Exercise aim: Copy out the entries that follow exactly, leaving every picture behind.

Provided records:
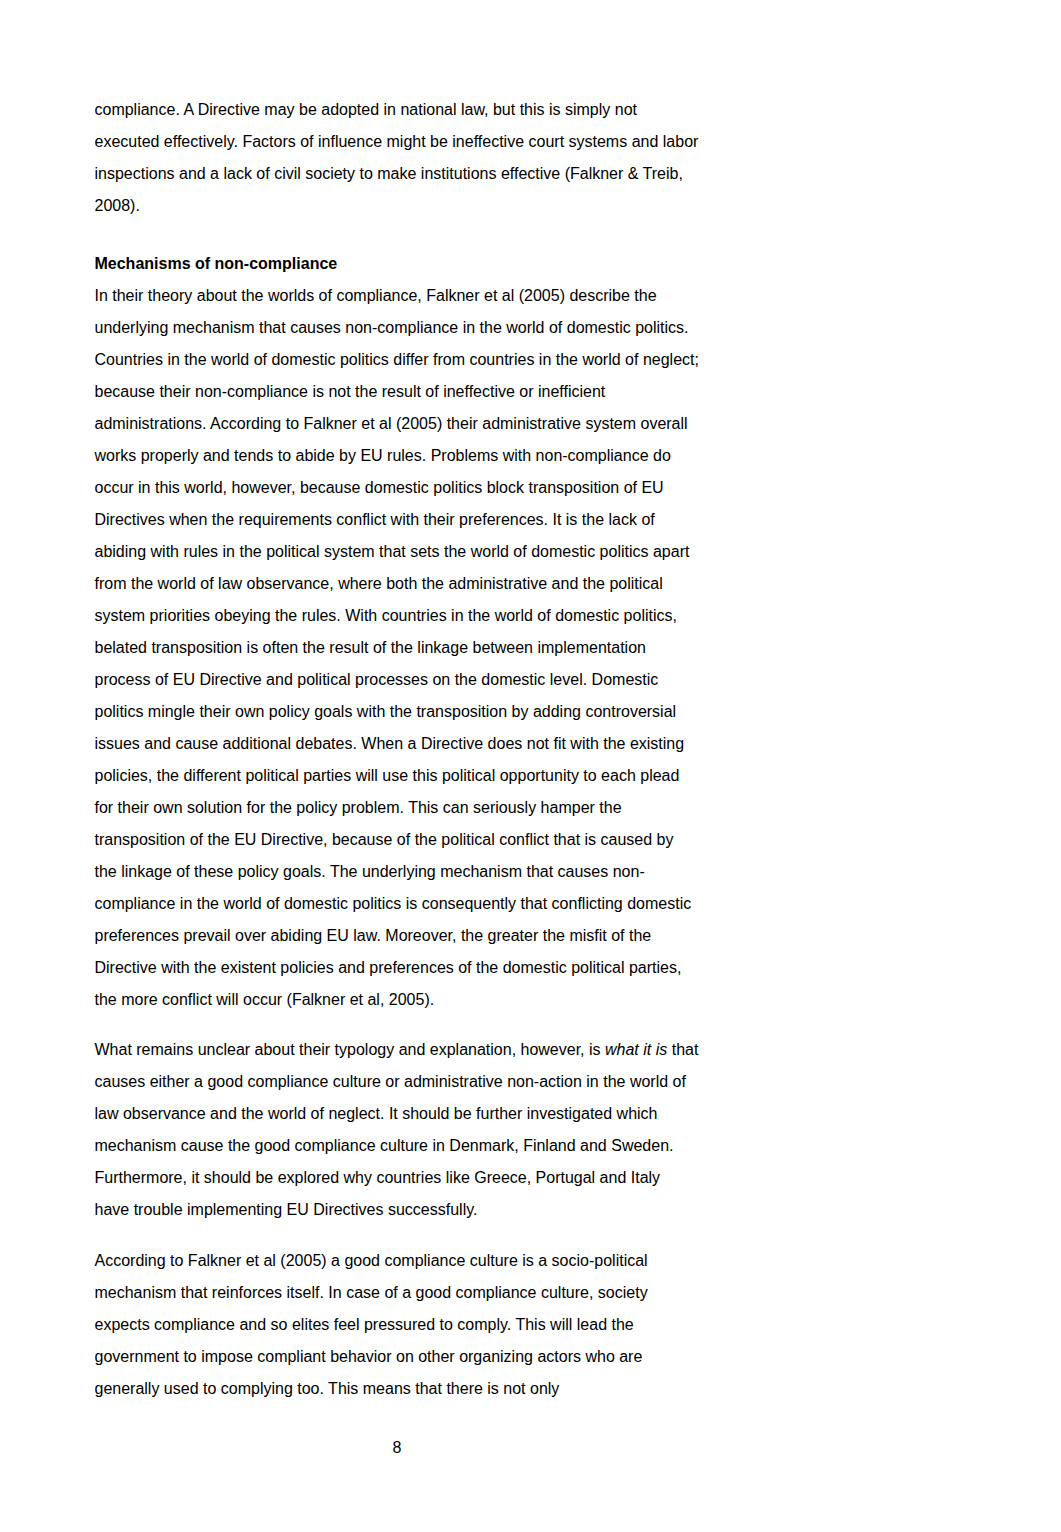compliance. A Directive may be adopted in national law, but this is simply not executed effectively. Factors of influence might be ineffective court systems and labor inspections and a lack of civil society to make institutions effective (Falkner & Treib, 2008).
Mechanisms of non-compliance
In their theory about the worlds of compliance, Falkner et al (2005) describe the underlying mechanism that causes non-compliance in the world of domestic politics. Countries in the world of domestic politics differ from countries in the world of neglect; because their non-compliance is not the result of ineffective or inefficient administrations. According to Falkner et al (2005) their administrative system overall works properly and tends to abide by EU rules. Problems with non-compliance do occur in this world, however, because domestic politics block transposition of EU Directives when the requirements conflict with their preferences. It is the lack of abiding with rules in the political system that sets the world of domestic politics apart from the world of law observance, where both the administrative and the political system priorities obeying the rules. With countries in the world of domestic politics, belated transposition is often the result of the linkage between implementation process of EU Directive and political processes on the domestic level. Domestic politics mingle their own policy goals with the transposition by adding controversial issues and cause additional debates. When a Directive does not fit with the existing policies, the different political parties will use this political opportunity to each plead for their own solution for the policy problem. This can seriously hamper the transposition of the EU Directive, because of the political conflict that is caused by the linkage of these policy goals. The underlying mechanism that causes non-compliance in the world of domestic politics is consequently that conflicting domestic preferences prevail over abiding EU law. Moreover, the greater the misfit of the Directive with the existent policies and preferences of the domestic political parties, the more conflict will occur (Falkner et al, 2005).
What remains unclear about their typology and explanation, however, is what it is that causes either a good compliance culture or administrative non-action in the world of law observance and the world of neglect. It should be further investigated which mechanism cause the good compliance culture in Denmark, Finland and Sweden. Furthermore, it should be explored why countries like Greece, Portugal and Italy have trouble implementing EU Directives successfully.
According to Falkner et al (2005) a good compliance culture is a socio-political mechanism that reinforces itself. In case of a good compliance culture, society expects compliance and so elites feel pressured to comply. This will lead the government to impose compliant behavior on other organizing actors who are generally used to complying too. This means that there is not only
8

Answer area:
compliance. A Directive may be adopted in national law, but this is simply not executed effectively. Factors of influence might be ineffective court systems and labor inspections and a lack of civil society to make institutions effective (Falkner & Treib, 2008).
Mechanisms of non-compliance
In their theory about the worlds of compliance, Falkner et al (2005) describe the underlying mechanism that causes non-compliance in the world of domestic politics. Countries in the world of domestic politics differ from countries in the world of neglect; because their non-compliance is not the result of ineffective or inefficient administrations. According to Falkner et al (2005) their administrative system overall works properly and tends to abide by EU rules. Problems with non-compliance do occur in this world, however, because domestic politics block transposition of EU Directives when the requirements conflict with their preferences. It is the lack of abiding with rules in the political system that sets the world of domestic politics apart from the world of law observance, where both the administrative and the political system priorities obeying the rules. With countries in the world of domestic politics, belated transposition is often the result of the linkage between implementation process of EU Directive and political processes on the domestic level. Domestic politics mingle their own policy goals with the transposition by adding controversial issues and cause additional debates. When a Directive does not fit with the existing policies, the different political parties will use this political opportunity to each plead for their own solution for the policy problem. This can seriously hamper the transposition of the EU Directive, because of the political conflict that is caused by the linkage of these policy goals. The underlying mechanism that causes non-compliance in the world of domestic politics is consequently that conflicting domestic preferences prevail over abiding EU law. Moreover, the greater the misfit of the Directive with the existent policies and preferences of the domestic political parties, the more conflict will occur (Falkner et al, 2005).
What remains unclear about their typology and explanation, however, is what it is that causes either a good compliance culture or administrative non-action in the world of law observance and the world of neglect. It should be further investigated which mechanism cause the good compliance culture in Denmark, Finland and Sweden. Furthermore, it should be explored why countries like Greece, Portugal and Italy have trouble implementing EU Directives successfully.
According to Falkner et al (2005) a good compliance culture is a socio-political mechanism that reinforces itself. In case of a good compliance culture, society expects compliance and so elites feel pressured to comply. This will lead the government to impose compliant behavior on other organizing actors who are generally used to complying too. This means that there is not only
8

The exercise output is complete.